La présente proposition de loi, que j’ai rédigée avec les présidents Retailleau et Zocchetto, ainsi que notre rapporteur, Michel Mercier, est destinée à renforcer les moyens de la justice, à élargir le champ des incriminations réprimant le terrorisme et à empêcher que les condamnés pour faits de terrorisme, leur peine purgée, ne se perdent dans la nature, sans surveillance.
Nous avons à relever un double défi. Le premier, ô combien capital, consiste à garantir la sécurité ; de ce point de vue, les tragédies que nous avons vécues en 2015 nous confortent dans notre volonté inébranlable de fermeté face au terrorisme. L’autre défi, c’est de pouvoir le faire conformément à nos traditions démocratiques et à nos valeurs républicaines, dans le respect de l’État de droit, ce qui suppose que nous fassions preuve d’une certaine prudence en ce qui concerne les restrictions susceptibles d’être apportées aux libertés : ces restrictions doivent être justifiées et proportionnées.
De nombreuses dispositions ont déjà été adoptées en matière de lutte antiterroriste, qui concernent principalement les pouvoirs de la police ; je pense en particulier à celles résultant de la loi relative au renseignement, que nous avons votée l’année dernière.

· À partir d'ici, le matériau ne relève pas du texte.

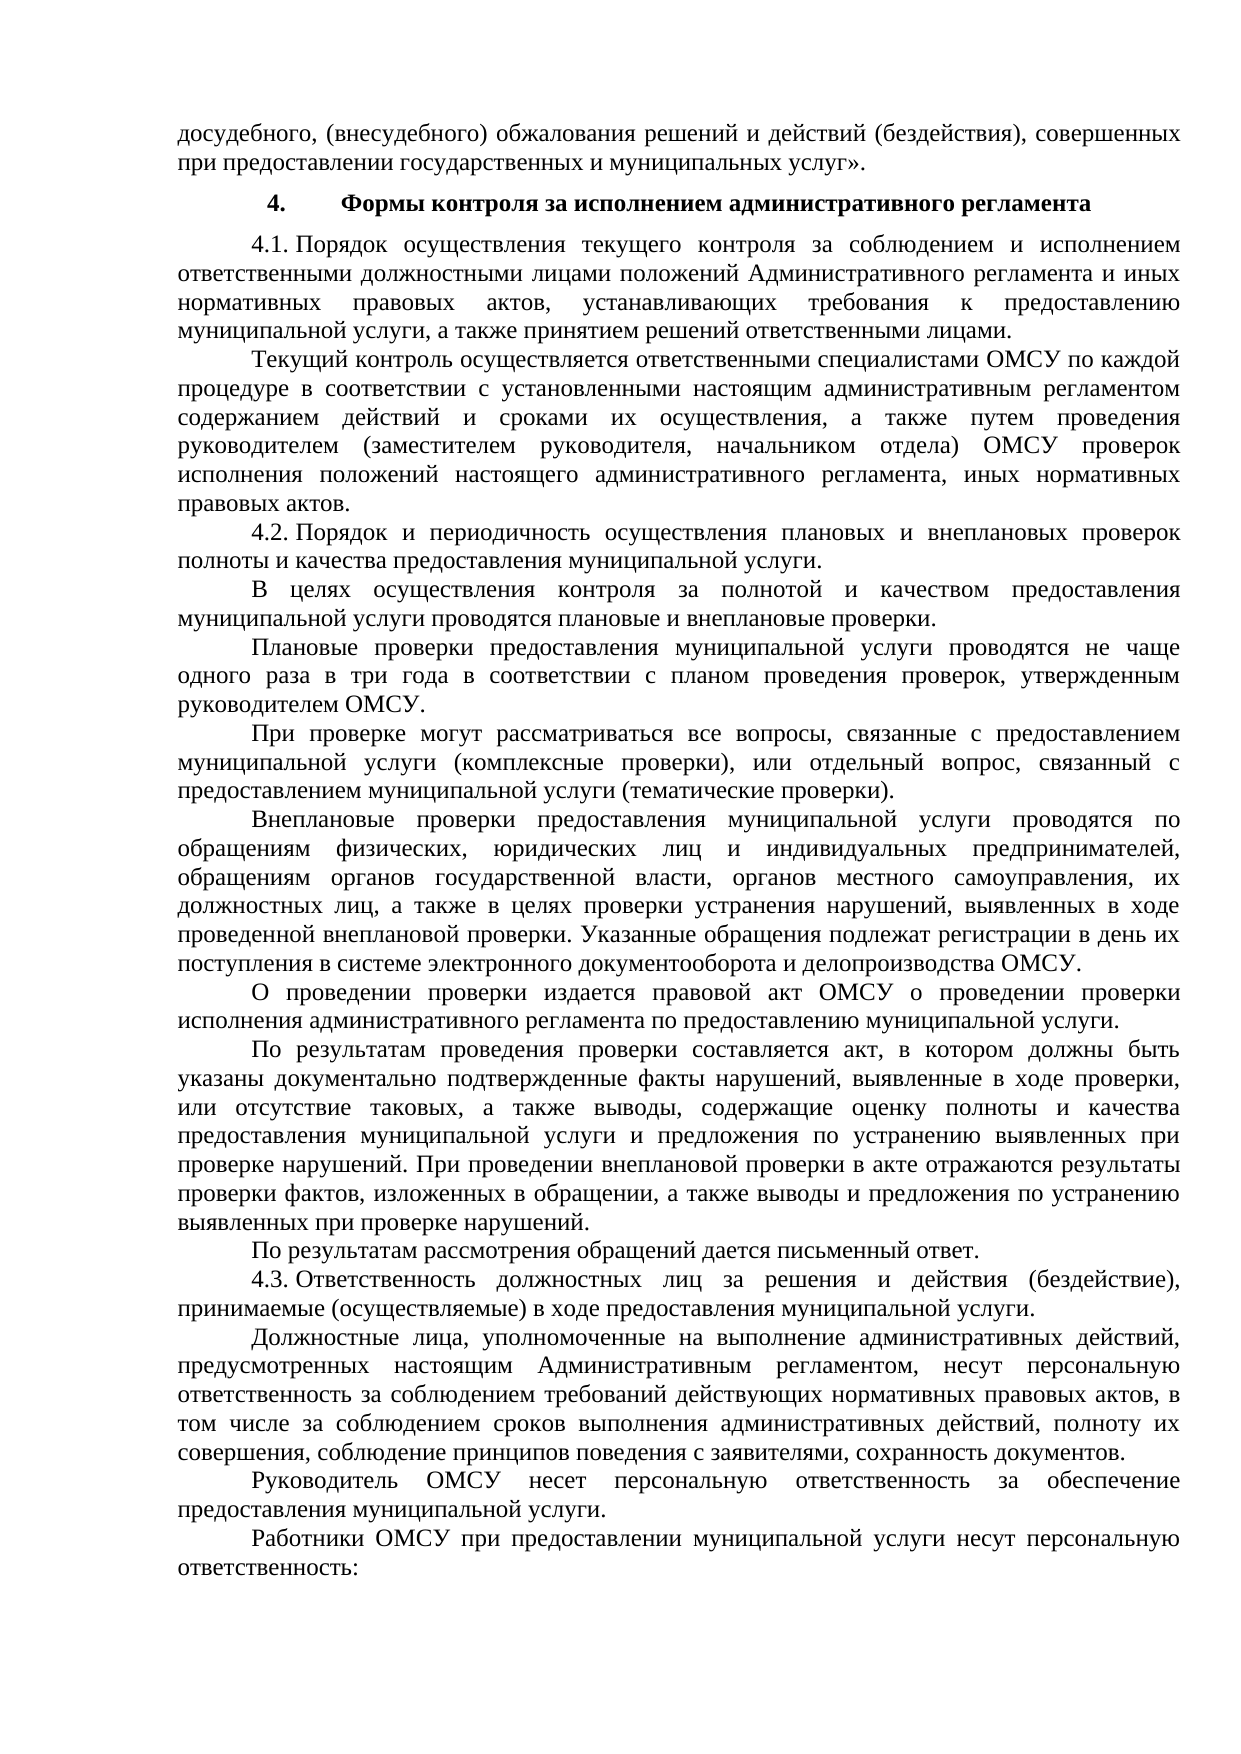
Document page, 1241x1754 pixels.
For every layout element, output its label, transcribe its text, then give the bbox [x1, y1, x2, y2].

text В целях осуществления контроля за полнотой и качеством предоставления муниципальной услуги проводятся плановые и внеплановые проверки. [177, 574, 1181, 632]
text Должностные лица, уполномоченные на выполнение административных действий, предусмотренных настоящим Административным регламентом, несут персональную ответственность за соблюдением требований действующих нормативных правовых актов, в том числе за соблюдением сроков выполнения административных действий, полноту их совершения, соблюдение принципов поведения с заявителями, сохранность документов. [177, 1322, 1181, 1466]
list Формы контроля за исполнением административного регламента [177, 188, 1181, 217]
text Работники ОМСУ при предоставлении муниципальной услуги несут персональную ответственность: [177, 1523, 1181, 1581]
text Руководитель ОМСУ несет персональную ответственность за обеспечение предоставления муниципальной услуги. [177, 1466, 1181, 1523]
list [177, 118, 1181, 176]
list Порядок и периодичность осуществления плановых и внеплановых проверок полноты и качества предоставления муниципальной услуги. [177, 517, 1181, 574]
text При проверке могут рассматриваться все вопросы, связанные с предоставлением муниципальной услуги (комплексные проверки), или отдельный вопрос, связанный с предоставлением муниципальной услуги (тематические проверки). [177, 718, 1181, 804]
text Внеплановые проверки предоставления муниципальной услуги проводятся по обращениям физических, юридических лиц и индивидуальных предпринимателей, обращениям органов государственной власти, органов местного самоуправления, их должностных лиц, а также в целях проверки устранения нарушений, выявленных в ходе проведенной внеплановой проверки. Указанные обращения подлежат регистрации в день их поступления в системе электронного документооборота и делопроизводства ОМСУ. [177, 804, 1181, 977]
list Порядок осуществления текущего контроля за соблюдением и исполнением ответственными должностными лицами положений Административного регламента и иных нормативных правовых актов, устанавливающих требования к предоставлению муниципальной услуги, а также принятием решений ответственными лицами. [177, 229, 1181, 344]
text Плановые проверки предоставления муниципальной услуги проводятся не чаще одного раза в три года в соответствии с планом проведения проверок, утвержденным руководителем ОМСУ. [177, 632, 1181, 718]
text Текущий контроль осуществляется ответственными специалистами ОМСУ по каждой процедуре в соответствии с установленными настоящим административным регламентом содержанием действий и сроками их осуществления, а также путем проведения руководителем (заместителем руководителя, начальником отдела) ОМСУ проверок исполнения положений настоящего административного регламента, иных нормативных правовых актов. [177, 344, 1181, 517]
list Ответственность должностных лиц за решения и действия (бездействие), принимаемые (осуществляемые) в ходе предоставления муниципальной услуги. [177, 1264, 1181, 1322]
text О проведении проверки издается правовой акт ОМСУ о проведении проверки исполнения административного регламента по предоставлению муниципальной услуги. [177, 977, 1181, 1034]
text По результатам рассмотрения обращений дается письменный ответ. [177, 1236, 1181, 1264]
text По результатам проведения проверки составляется акт, в котором должны быть указаны документально подтвержденные факты нарушений, выявленные в ходе проверки, или отсутствие таковых, а также выводы, содержащие оценку полноты и качества предоставления муниципальной услуги и предложения по устранению выявленных при проверке нарушений. При проведении внеплановой проверки в акте отражаются результаты проверки фактов, изложенных в обращении, а также выводы и предложения по устранению выявленных при проверке нарушений. [177, 1034, 1181, 1236]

L’efficacité de toutes les mesures que nous pouvons prendre se heurte à certaines limites, qu’il faut connaître avant de franchir un nouveau pas dans le renforcement de notre arsenal juridique.
Ainsi, le terrorisme est un phénomène multiforme, alimenté par des facteurs à la fois internationaux et nationaux sur lesquels notre maîtrise ne peut pas être totale. La situation du Proche-Orient et celle de certains pays d’Afrique sont évidemment présentes à tous nos esprits ; l’écho de ces situations est une réalité incontestable au sein même de la société française, où l’islamisme radical, porteur de dérives terroristes et de risques élevés, est fortement présent. C’est la raison pour laquelle il est essentiel de donner un coup d’arrêt aux revendications communautaristes, dans les entreprises comme dans les services publics. Nul ne doit pouvoir s’exonérer du respect de la loi en invoquant ses croyances ou ses origines !

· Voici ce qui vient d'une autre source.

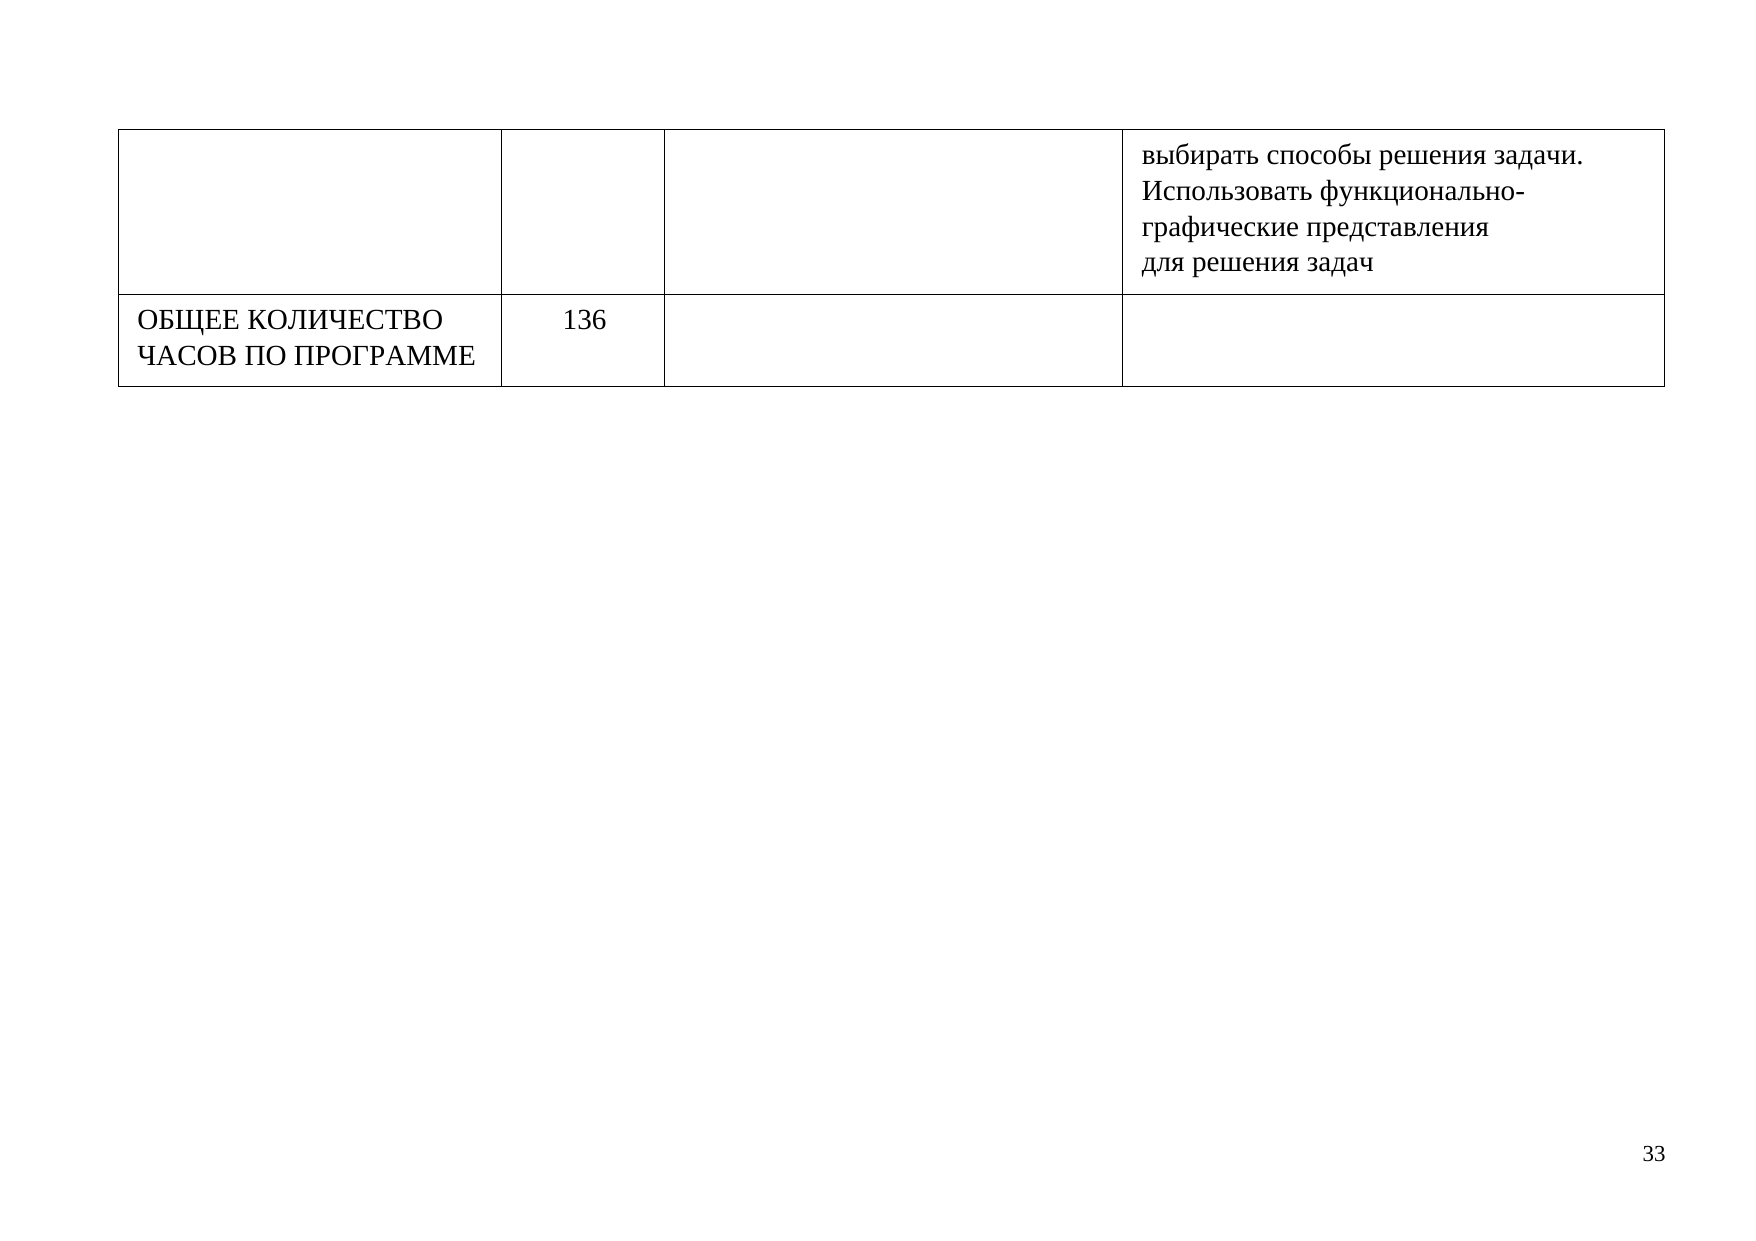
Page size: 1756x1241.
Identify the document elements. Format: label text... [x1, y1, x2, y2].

table_cell ОБЩЕЕ КОЛИЧЕСТВО ЧАСОВ ПО ПРОГРАММЕ [119, 295, 501, 386]
table_header [502, 130, 664, 293]
table_header [665, 130, 1122, 293]
table_cell [665, 295, 1122, 386]
table_header выбирать способы решения задачи. Использовать функционально- графические представления для решения задач [1123, 130, 1664, 293]
table_header [119, 130, 501, 293]
table_cell [1123, 295, 1664, 386]
table_cell 136 [502, 295, 664, 386]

L’état d’urgence a créé une situation nouvelle – le Gouvernement nous proposera demain de le proroger pour trois mois supplémentaires – : il permet de renforcer les pouvoirs du ministre de l’intérieur et des préfets, ainsi que des forces de police et de gendarmerie.
La proposition de loi que j’ai l’honneur de vous présenter porte, quant à elle, sur la justice, et exclusivement sur elle. Il ne s’agit en aucun cas pour nous de renforcer les pouvoirs de l’autorité administrative aux dépens de ceux du procureur et du juge, mais, au contraire, de renforcer les prérogatives de ces derniers.
Plus précisément, il s’agit d’abord de renforcer les pouvoirs d’enquête des procureurs, ce dont nous avions déjà débattu au début de l’année dernière. J’avais, à cette époque, écrit à M. Manuel Valls, Premier ministre, pour lui soumettre des propositions que nous avons reprises dans ce texte.
Nous avons pu, dans le cadre du comité de suivi de l’état d’urgence, vérifier à quel point la mise en œuvre de ces propositions est attendue par le parquet ; le procureur Molins, au cours de son audition, n’a pas manqué de souligner cette attente. Il faut assurer la continuité de l’enquête, de l’ouverture d’une enquête de flagrance par le procureur à l’enquête préliminaire, puis à l’instruction, en sorte que les précieux éléments de preuve qui ont été réunis puissent être exploités sans rupture dans l’examen des dossiers.
C’est pourquoi les auteurs de la proposition de loi souhaitent autoriser les perquisitions de nuit dans les domiciles en cas d’enquête préliminaire, faciliter le recueil dans le cadre judiciaire de données informatiques, même à l’insu de leur détenteur, et rendre possible l’utilisation par la justice de dispositifs auxquels la loi relative au renseignement permet aux seuls services de renseignement de recourir : ainsi, si la proposition de loi est adoptée, les IMSI catchers et les sonorisations de lieux privés seront des instruments que les procureurs pourront utiliser, comme le font déjà la police dans ses activités de renseignement ou la Direction générale des services extérieurs.